Concordo super que cada um escolhe o estilo de viagem que melhor corresponde com a verba e o objetivo da viagem. Pessoalmente eu prefiro o slow travel porque na minha opinião é ele que permite conhecer um lugar X e a cultura local. Não gosto muito de ser “turista”, gosto de observar e absorver as diferenças. Porém deteeesto organizar, sou mais do time do improviso. Meu marido já adora planificar tudo – ainda bem que encontramos o nosso “meio termo” kkk.
Beijos,
Ju
hahahaha… é preciso encontrar o meio termo em tudo! Ainda bem que vc e seu marido conseguiram se entender nesse ponto.
Cada um tem seu estilo, suas necessidades e expectativas em uma viagem, assim cada um sabe a melhor forma de seguir. Acho que precisamos estar abertos para conhecer jeitos novos. Conhecer é sempre bom!
Ola Patricia, achei o seu texto muito inspirador, até porque venho fazendo essas mesmas coisas já há algum tempo, eu sempre tento ajudar os locais e conhecer mais da cultura de cada lugar que vou, agora o que eu mais gosto é de ter meu tempo pro lugar, sair sem rumo e conhecer o que vier à frente!

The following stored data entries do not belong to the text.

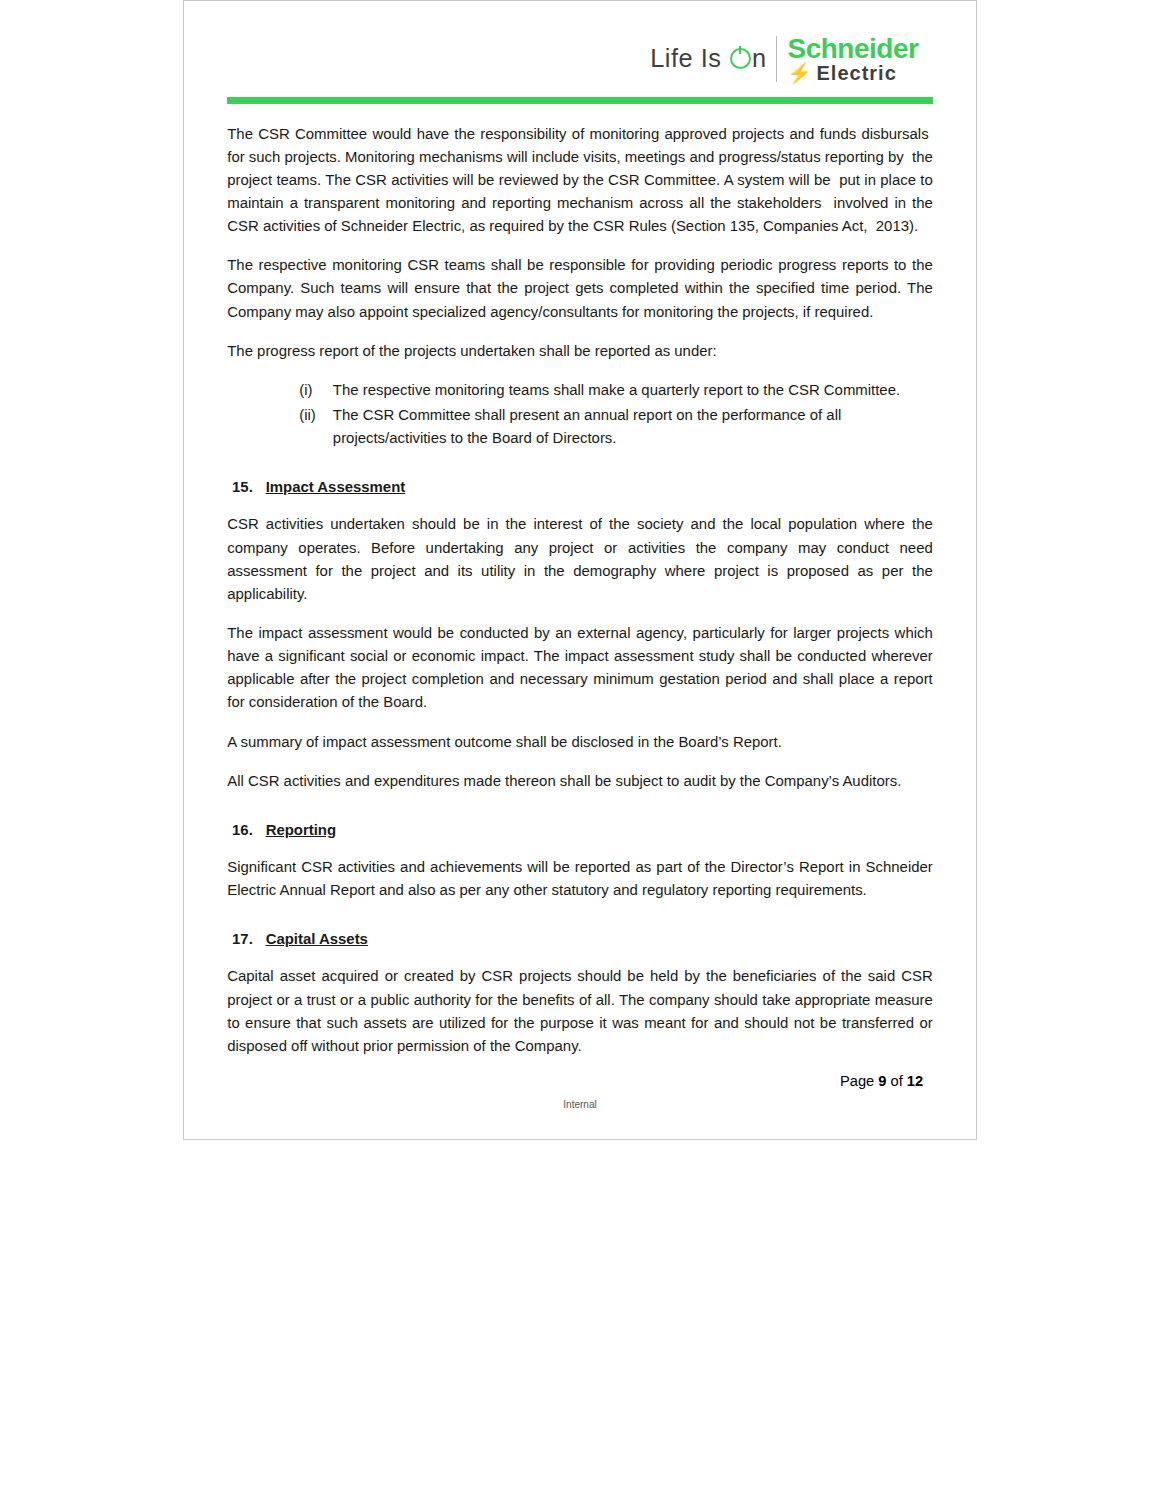Life Is n
Schneider ⚡Electric
The CSR Committee would have the responsibility of monitoring approved projects and funds disbursals for such projects. Monitoring mechanisms will include visits, meetings and progress/status reporting by the project teams. The CSR activities will be reviewed by the CSR Committee. A system will be put in place to maintain a transparent monitoring and reporting mechanism across all the stakeholders involved in the CSR activities of Schneider Electric, as required by the CSR Rules (Section 135, Companies Act, 2013).
The respective monitoring CSR teams shall be responsible for providing periodic progress reports to the Company. Such teams will ensure that the project gets completed within the specified time period. The Company may also appoint specialized agency/consultants for monitoring the projects, if required.
The progress report of the projects undertaken shall be reported as under:
(i) The respective monitoring teams shall make a quarterly report to the CSR Committee.
(ii) The CSR Committee shall present an annual report on the performance of all projects/activities to the Board of Directors.
15. Impact Assessment
CSR activities undertaken should be in the interest of the society and the local population where the company operates. Before undertaking any project or activities the company may conduct need assessment for the project and its utility in the demography where project is proposed as per the applicability.
The impact assessment would be conducted by an external agency, particularly for larger projects which have a significant social or economic impact. The impact assessment study shall be conducted wherever applicable after the project completion and necessary minimum gestation period and shall place a report for consideration of the Board.
A summary of impact assessment outcome shall be disclosed in the Board’s Report.
All CSR activities and expenditures made thereon shall be subject to audit by the Company’s Auditors.
16. Reporting
Significant CSR activities and achievements will be reported as part of the Director’s Report in Schneider Electric Annual Report and also as per any other statutory and regulatory reporting requirements.
17. Capital Assets
Capital asset acquired or created by CSR projects should be held by the beneficiaries of the said CSR project or a trust or a public authority for the benefits of all. The company should take appropriate measure to ensure that such assets are utilized for the purpose it was meant for and should not be transferred or disposed off without prior permission of the Company.
Page 9 of 12
Internal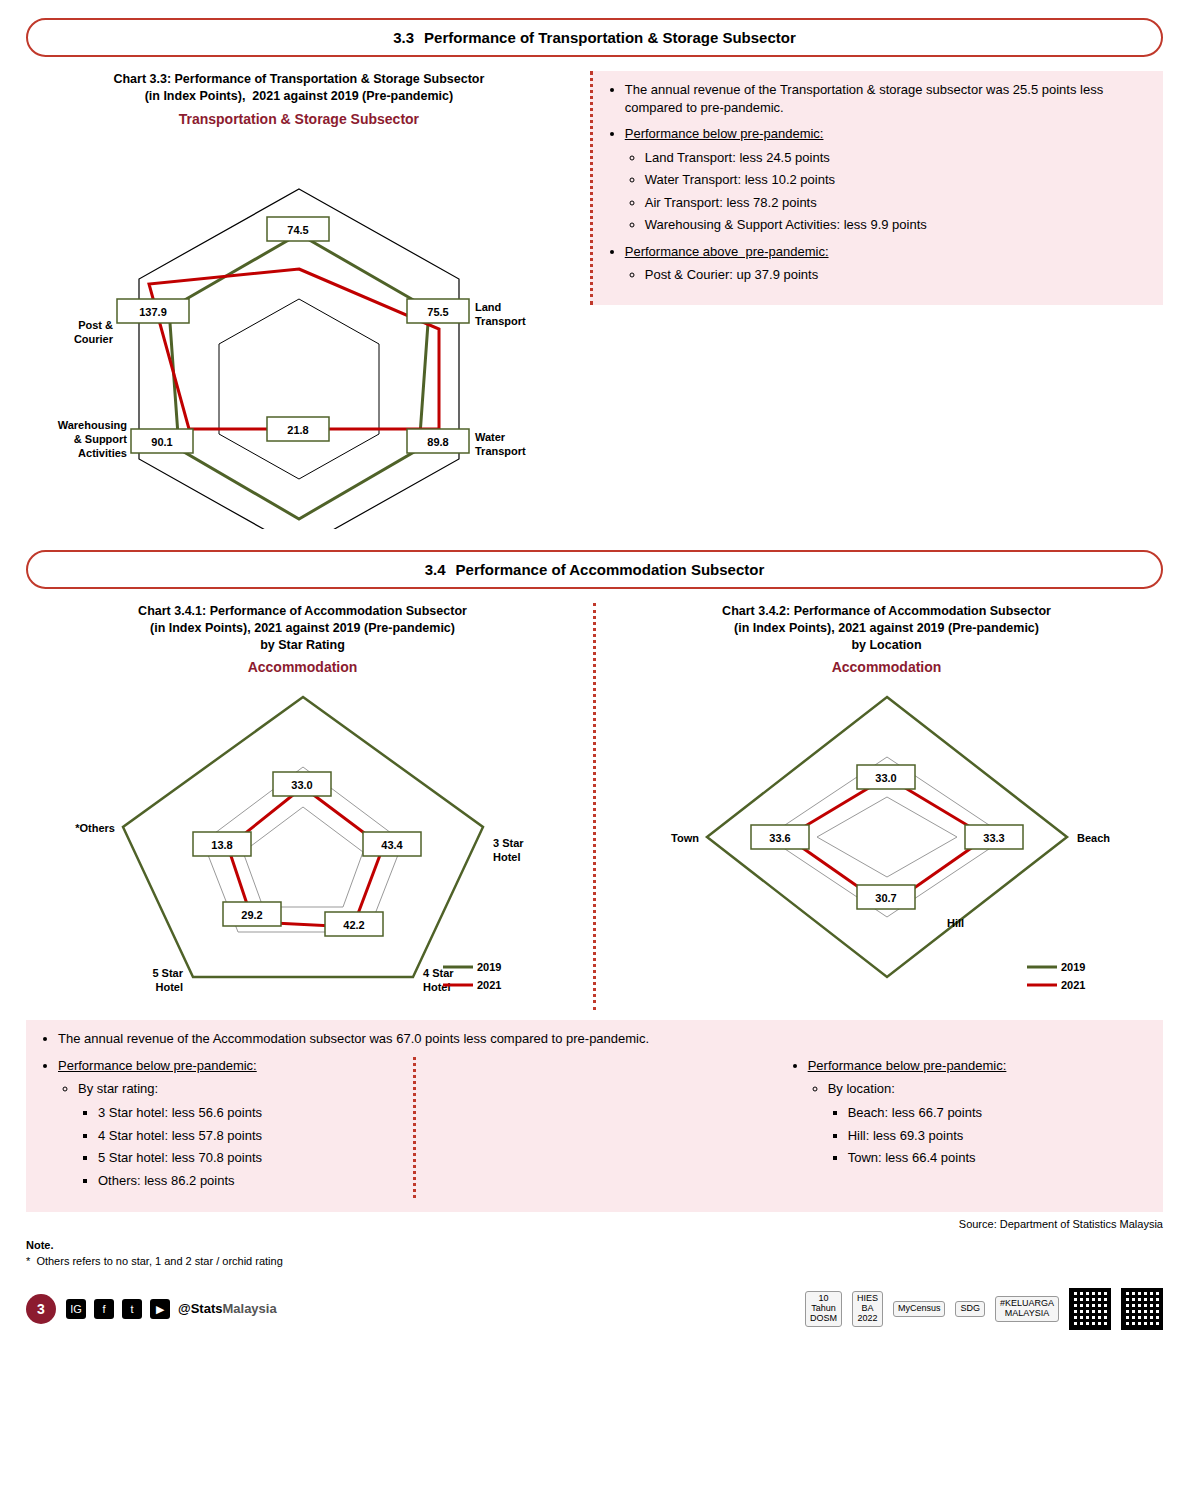3.3 Performance of Transportation & Storage Subsector
Chart 3.3: Performance of Transportation & Storage Subsector
(in Index Points), 2021 against 2019 (Pre-pandemic)
Transportation & Storage Subsector
74.5 75.5 89.8 21.8 90.1 137.9 Land Transport Water Transport Air Transport Warehousing & Support Activities Post & Courier 2019 2021
The annual revenue of the Transportation & storage subsector was 25.5 points less compared to pre-pandemic.
Performance below pre-pandemic:
Land Transport: less 24.5 points
Water Transport: less 10.2 points
Air Transport: less 78.2 points
Warehousing & Support Activities: less 9.9 points
Performance above pre-pandemic:
Post & Courier: up 37.9 points
3.4 Performance of Accommodation Subsector
Chart 3.4.1: Performance of Accommodation Subsector
(in Index Points), 2021 against 2019 (Pre-pandemic)
by Star Rating
Accommodation
33.0 43.4 42.2 29.2 13.8 *Others 3 Star Hotel 4 Star Hotel 5 Star Hotel 2019 2021
Chart 3.4.2: Performance of Accommodation Subsector
(in Index Points), 2021 against 2019 (Pre-pandemic)
by Location
Accommodation
33.0 33.3 30.7 33.6 Town Beach Hill 2019 2021
The annual revenue of the Accommodation subsector was 67.0 points less compared to pre-pandemic.
Performance below pre-pandemic:
By star rating:
3 Star hotel: less 56.6 points
4 Star hotel: less 57.8 points
5 Star hotel: less 70.8 points
Others: less 86.2 points
Performance below pre-pandemic:
By location:
Beach: less 66.7 points
Hill: less 69.3 points
Town: less 66.4 points
Source: Department of Statistics Malaysia
Note. * Others refers to no star, 1 and 2 star / orchid rating
3
IG f t ▶ @Stats Malaysia
10
Tahun
DOSM
HIES
BA
2022
MyCensus
SDG
#KELUARGA
MALAYSIA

Já comentei, mas repito, o seu blog foi uma ótima supresa, minha irmã está montando a volta ao mundo e está adorando ler tudo por aqui! Abraços
Obrigada, Flávia!
Ter nosso próprio tempo e dar a chance de coisas diferentes acontecerem é algo que eu tbm valorizo demais.
Se sua irmã tiver alguma dúvida, pode falar comigo. =]
Adotei o slow travel e não largo mais <3. Às vezes a gente perde alguns pontos turísticos, mas ganha muito em experiência nos lugares que visita. Sempre compensa nas histórias que a gente acumula na bagagem <3
Experiências são as melhores coisas que a gente traz de uma viagem. Por mais bagagem nas nossas memórias! <3
Estou vivendo isso, no momento. E é muito prazeroso poder andar por ruas que não são tao concorridas por turistas.
Certo dia, sentei em um banco para anotar minhas memorias de viagem, e me senti o Forrest Gump, pois as pessoas sentavam, saíam… E eu ainda estava lá. Foi muito interessante! =)
É uma visão diferente de viagem, não é?
Quando vc deixa o check list turístico um pouco de lado pra, de fato, ver o local como ele é.